Moon had urged Moscow to support stronger sanctions against North Korea, which on Sunday conducted its sixth nuclear test in what it claimed was a detonation of a thermonuclear weapon built for missiles capable of reaching the US mainland.
“We should not give in to emotions and push Pyongyang into a corner,” Putin said at a news conference after the meeting, held on the sidelines of a conference on economic development of Russia’s Far East region. “As never before everyone should show restraint and refrain from steps leading to escalation and tensions.”
Moon said the leaders agreed that reducing regional tension and “quickly solving” the security challenges posed by North Korea’s nuclear and missile program were critical.
Ahead of his meeting with Putin, Moon said the situation could get out of hand if Pyongyang’s missile and nuclear tests are not stopped.
Moon urged Russia to back stronger sanctions, including the cutting off oil supplies, but Putin expressed concern that such moves would hurt regular North Koreans, said Yoon Young-chan, Moon’s chief press secretary.
“Myself and President Putin share a view that North Korea has gone the wrong way with its nuclear and missile program, and that easing tension on the Korean Peninsula is an urgent issue,” Moon said during the news conference.
He complimented Putin and the Russian government over what he said were a variety of efforts to find diplomatic solutions to the North Korean problem.
In a telephone conversation with Putin on Monday before his trip to Russia, Moon also called for a ban on overseas North Korean workers, who are seen as a key foreign currency source for the North.
Putin told Moon that the North Korean problem should be solved diplomatically, according to Seoul’s presidential office.

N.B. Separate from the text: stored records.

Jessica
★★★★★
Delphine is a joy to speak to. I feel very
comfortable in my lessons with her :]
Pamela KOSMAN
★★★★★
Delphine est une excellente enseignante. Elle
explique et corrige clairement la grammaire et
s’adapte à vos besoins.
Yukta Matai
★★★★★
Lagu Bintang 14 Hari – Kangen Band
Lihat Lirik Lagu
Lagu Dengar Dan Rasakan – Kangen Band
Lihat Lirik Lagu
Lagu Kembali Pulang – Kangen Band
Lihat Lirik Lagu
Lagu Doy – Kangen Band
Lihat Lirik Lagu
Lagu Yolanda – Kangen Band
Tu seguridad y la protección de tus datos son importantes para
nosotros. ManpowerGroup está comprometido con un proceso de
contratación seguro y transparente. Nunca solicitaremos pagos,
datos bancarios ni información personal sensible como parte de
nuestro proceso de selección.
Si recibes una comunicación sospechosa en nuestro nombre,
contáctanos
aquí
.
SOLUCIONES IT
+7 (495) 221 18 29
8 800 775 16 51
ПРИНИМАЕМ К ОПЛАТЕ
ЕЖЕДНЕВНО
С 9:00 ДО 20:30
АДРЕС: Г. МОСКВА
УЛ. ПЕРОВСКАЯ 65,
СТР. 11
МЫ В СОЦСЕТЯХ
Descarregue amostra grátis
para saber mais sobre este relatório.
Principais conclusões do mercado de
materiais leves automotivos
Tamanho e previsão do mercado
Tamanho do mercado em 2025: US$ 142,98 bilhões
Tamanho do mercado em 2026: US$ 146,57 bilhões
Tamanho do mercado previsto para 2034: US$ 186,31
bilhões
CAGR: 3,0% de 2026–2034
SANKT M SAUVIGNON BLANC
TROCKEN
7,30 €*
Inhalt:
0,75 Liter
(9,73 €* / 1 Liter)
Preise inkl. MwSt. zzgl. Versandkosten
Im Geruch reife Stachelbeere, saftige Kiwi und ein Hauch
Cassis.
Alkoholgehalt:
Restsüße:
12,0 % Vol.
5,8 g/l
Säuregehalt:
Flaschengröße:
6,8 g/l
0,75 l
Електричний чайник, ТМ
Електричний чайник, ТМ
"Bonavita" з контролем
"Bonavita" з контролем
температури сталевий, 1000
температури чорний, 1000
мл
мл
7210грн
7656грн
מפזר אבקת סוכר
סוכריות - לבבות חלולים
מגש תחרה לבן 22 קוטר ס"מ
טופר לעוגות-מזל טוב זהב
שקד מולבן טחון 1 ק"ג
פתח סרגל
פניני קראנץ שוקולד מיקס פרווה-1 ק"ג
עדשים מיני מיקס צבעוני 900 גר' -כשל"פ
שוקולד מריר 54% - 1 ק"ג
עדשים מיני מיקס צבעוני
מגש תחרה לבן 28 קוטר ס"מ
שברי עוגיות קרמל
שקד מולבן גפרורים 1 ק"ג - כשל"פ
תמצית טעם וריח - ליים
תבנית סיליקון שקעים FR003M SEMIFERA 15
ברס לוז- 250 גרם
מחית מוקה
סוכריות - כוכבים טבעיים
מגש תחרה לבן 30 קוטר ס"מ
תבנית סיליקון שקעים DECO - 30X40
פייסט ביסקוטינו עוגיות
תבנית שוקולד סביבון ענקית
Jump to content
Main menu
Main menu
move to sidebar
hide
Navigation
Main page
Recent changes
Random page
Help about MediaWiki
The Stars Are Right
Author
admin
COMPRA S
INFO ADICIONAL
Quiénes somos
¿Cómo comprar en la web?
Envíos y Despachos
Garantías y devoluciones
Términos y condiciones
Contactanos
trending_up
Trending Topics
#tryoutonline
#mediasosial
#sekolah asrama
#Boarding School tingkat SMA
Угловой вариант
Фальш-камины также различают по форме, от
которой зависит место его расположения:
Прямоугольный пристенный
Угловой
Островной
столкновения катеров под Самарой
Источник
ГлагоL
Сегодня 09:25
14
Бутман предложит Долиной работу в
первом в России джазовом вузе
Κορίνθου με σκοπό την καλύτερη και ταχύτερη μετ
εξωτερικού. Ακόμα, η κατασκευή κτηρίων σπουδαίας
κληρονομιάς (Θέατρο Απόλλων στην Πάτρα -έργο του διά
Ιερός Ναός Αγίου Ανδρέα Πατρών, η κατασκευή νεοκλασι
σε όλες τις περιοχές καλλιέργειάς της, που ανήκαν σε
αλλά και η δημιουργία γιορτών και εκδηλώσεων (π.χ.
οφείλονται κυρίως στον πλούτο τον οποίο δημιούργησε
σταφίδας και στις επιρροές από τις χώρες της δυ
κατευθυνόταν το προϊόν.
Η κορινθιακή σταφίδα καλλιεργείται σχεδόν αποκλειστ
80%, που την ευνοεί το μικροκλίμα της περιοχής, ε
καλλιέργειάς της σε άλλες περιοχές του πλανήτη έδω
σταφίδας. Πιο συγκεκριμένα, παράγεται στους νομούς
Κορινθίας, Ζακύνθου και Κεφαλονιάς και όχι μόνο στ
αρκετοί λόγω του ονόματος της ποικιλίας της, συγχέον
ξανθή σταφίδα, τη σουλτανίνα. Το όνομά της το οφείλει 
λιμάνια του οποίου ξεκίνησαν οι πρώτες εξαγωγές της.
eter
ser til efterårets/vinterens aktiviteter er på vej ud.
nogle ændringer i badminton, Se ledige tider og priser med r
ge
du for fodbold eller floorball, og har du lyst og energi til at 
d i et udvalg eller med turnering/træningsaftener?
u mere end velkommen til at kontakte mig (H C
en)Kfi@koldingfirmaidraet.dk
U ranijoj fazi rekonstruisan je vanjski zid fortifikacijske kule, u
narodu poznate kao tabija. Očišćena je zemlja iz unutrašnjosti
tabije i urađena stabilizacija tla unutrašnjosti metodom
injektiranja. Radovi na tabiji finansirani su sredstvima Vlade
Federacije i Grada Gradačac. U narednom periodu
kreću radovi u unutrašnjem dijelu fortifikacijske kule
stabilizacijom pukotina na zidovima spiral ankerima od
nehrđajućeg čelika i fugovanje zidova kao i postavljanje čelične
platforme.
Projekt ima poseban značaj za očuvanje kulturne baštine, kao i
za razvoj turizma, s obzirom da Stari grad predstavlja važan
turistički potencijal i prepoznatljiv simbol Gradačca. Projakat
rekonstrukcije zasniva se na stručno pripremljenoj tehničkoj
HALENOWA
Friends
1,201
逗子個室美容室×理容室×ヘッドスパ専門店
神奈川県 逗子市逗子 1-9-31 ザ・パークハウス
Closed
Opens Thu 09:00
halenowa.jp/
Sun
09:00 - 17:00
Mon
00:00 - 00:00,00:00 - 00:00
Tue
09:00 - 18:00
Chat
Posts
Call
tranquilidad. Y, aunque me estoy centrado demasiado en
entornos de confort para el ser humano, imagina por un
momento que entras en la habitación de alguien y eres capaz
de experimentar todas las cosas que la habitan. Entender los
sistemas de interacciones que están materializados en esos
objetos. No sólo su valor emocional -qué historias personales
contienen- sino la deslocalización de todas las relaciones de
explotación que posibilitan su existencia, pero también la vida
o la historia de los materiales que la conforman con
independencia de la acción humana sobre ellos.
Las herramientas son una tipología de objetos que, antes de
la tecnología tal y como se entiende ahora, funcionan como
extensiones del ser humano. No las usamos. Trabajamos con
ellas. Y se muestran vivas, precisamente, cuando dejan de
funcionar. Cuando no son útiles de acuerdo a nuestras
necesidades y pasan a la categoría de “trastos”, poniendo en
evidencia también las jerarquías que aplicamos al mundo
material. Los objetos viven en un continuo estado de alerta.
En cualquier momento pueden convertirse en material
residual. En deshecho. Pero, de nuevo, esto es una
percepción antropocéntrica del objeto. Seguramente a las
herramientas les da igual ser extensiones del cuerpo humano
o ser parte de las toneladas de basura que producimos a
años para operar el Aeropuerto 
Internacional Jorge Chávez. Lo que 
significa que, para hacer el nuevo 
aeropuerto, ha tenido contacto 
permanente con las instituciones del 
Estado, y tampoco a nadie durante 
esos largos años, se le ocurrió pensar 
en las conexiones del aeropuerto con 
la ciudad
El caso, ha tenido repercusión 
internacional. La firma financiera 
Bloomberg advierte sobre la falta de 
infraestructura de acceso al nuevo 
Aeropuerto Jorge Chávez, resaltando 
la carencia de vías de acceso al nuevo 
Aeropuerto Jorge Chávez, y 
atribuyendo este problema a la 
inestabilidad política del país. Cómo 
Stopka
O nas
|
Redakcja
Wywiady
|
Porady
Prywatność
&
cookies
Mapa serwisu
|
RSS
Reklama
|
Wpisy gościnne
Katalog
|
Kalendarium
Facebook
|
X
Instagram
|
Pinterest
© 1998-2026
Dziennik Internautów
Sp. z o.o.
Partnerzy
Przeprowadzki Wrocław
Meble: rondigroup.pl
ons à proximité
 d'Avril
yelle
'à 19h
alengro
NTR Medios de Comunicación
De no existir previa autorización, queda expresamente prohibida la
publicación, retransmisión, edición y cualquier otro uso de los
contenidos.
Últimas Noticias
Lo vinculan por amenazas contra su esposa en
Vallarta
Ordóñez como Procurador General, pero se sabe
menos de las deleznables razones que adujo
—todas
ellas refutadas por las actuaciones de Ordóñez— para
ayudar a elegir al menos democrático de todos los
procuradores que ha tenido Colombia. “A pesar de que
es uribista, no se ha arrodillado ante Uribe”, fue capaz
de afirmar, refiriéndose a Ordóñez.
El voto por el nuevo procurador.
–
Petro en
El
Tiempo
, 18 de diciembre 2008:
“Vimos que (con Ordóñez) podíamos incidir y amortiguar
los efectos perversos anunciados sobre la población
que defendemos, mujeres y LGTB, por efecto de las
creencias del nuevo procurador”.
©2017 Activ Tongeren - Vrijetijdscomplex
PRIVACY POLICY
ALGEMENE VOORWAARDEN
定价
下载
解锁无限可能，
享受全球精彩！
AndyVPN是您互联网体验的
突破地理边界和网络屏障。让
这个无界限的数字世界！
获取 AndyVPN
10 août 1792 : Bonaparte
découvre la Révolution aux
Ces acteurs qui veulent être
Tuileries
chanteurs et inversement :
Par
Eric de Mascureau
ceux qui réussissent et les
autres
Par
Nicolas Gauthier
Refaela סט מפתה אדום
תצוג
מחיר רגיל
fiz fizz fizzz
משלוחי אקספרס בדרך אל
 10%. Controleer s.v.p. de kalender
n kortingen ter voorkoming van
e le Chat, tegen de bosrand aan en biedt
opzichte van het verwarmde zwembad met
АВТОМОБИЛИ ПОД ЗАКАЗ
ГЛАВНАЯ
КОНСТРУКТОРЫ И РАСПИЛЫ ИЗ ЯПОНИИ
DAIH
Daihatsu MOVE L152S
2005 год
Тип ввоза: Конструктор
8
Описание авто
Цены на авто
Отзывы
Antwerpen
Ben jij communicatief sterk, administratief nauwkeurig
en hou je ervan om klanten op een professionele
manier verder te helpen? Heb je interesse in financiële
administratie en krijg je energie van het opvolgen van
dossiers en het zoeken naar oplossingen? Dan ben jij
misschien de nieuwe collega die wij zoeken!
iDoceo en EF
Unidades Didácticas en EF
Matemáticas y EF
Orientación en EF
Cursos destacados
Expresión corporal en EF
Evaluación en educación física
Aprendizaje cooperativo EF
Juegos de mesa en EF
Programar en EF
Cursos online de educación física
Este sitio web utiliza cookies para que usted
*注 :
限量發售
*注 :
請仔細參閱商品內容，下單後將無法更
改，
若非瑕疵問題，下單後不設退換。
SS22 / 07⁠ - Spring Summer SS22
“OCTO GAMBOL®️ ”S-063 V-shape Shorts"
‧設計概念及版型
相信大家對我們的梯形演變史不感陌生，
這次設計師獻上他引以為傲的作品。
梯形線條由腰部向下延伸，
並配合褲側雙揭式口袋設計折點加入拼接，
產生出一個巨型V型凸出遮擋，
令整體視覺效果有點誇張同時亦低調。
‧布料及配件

Moon, a liberal who took office in May, had initially showed a preference for a diplomatic approach on North Korea, but his government has since taken a harder stance as the North continued its torrid pace in weapons tests.
In an interview with the Russian news agency TASS on Tuesday, Moon said he believes now is not the time for talks and that it is important for the international community to strengthen pressure against North Korea.
The South Korean Ministry of National Defense yesterday said the US military would begin adding more launchers to a contentious high-tech US missile defense system in South Korea today to better cope with North Korean threats.
The deployment of the Terminal High-Altitude Area Defense (THAAD) system has angered not only North Korea, but also China and Russia, which see the system’s powerful radars as a security threat.
A THAAD battery normally consists of six launchers that can fire up to 48 interceptor missiles, but only two launchers have been operational so far at the site in rural Seongju.
Speaking in China on Tuesday, Putin condemned North Korea’s nuclear test as provocative, but said Russia views sanctions as “useless and ineffective.”
Japanese Prime Minister Shinzo Abe, who is meeting Putin in Vladivostok today, said before his departure from Japan that “we must make North Korea understand there is no bright future for the country if it pursues the current path.”